Expected behavior More of the data from the PDF ending up in text_as_html.

Screenshots This is the corresponding section in the PDF... Screenshot 2024-01-30 at 18 52 51

And this is what's left in 'text_as_html'... Screenshot 2024-01-30 at 19 01 45

Environment Info Running the unscripted-api image on azure-VM

Additional context

isaacna commented 8 months ago

I'm also seeing this with partition_xlsx as well. In a pretty small 100 row sheet, the text_as_html only returns the first ~30

scanny commented 8 months ago

@isaacna can you check your unstructured version and update to the latest? There was a bug fix related to missing items in XLSX recently.

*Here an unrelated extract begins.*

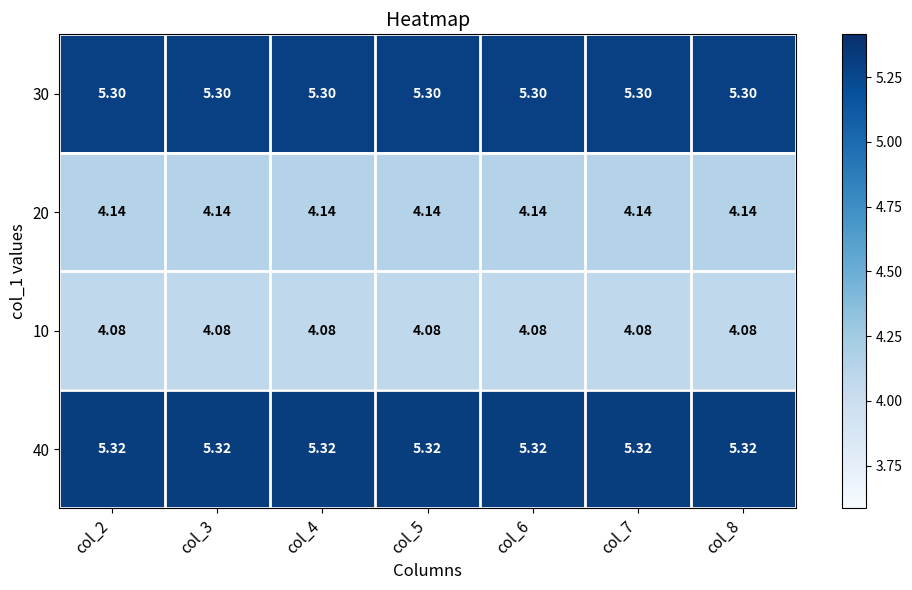

What is the difference between the highest and lowest values at col_7?

1.2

isaacna commented 8 months ago

@scanny That fixed the issue, thanks! We were previously on 0.12.4

christinestraub commented 8 months ago

@isaacna Can you share the PDF document you're trying?

isaacna commented 8 months ago

@christinestraub This was for an Excel spreadsheet (just some filler dummy data), not a PDF. We didn't see this issue for tables nested in PDFs specifically

christinestraub commented 8 months ago

@hschmied Can you share the PDF document you're trying?

hschmied commented 8 months ago

certainly -- here you go... lampe02.pdf

thank you! @christinestraub

christinestraub commented 8 months ago

@hschmied We've made some updates in table extraction recently. Although it's not perfect yet for your pdf, I can confirm that it has a few improvements. Did you try your code recently? You'll need to pass languages=["deu"] to improve text accuracy. We'll consider this case for further improvement.

hschmied commented 7 months ago

I have not checked recently, but will. thank you!

hschmied commented 7 months ago

quick update -- I looked into it and still got the old result, but I suspect the issue is that the hosted image of the unstructured-api on azure isn't running on the latest api-version, unless I do something. currently figuring out what needs to happen to get my azure-service up-to-date.

hschmied commented 7 months ago

just tested it -- it's great improvement! I tested with the same config as before and looked at the original section --> Screenshot: left-most = original, second = same settings w/ new api-version

then I tried it with the setting "languages: ['deu', 'eng']" and finally just with "languages: ['deu']"... image

it's not perfect yet, but a lot better. thank you!

LucasOliveira44 commented 6 months ago

@christinestraub Hi, I'm also facing the same issue. I am using yolox, and the model picks up the table but only the body and not the header. In addition to that the text_as_html cropped the body of the table leaving out the last row entirely.

This is the definition of the partition_pdf, unfortunately I can not share the table or the pdf, but is a very small table and the pdf is not complex at all. And I am using the version 0.13.6 of unstructured.

elements = partition_pdf(filename=filename,
                     strategy='hi_res',
                     hi_res_model_name="yolox",
                     infer_table_structure=True,
                     languages=["eng"]    
                    ) 

If ayone has any advice I would appreciate it. Thanks

MthwRobinson commented 5 months ago

Closing this one, if you need to process pages fast or recommendation use the unstructured-python-client library with our SaaS API. That will split up the PDF and distribute the workload across multiple workers.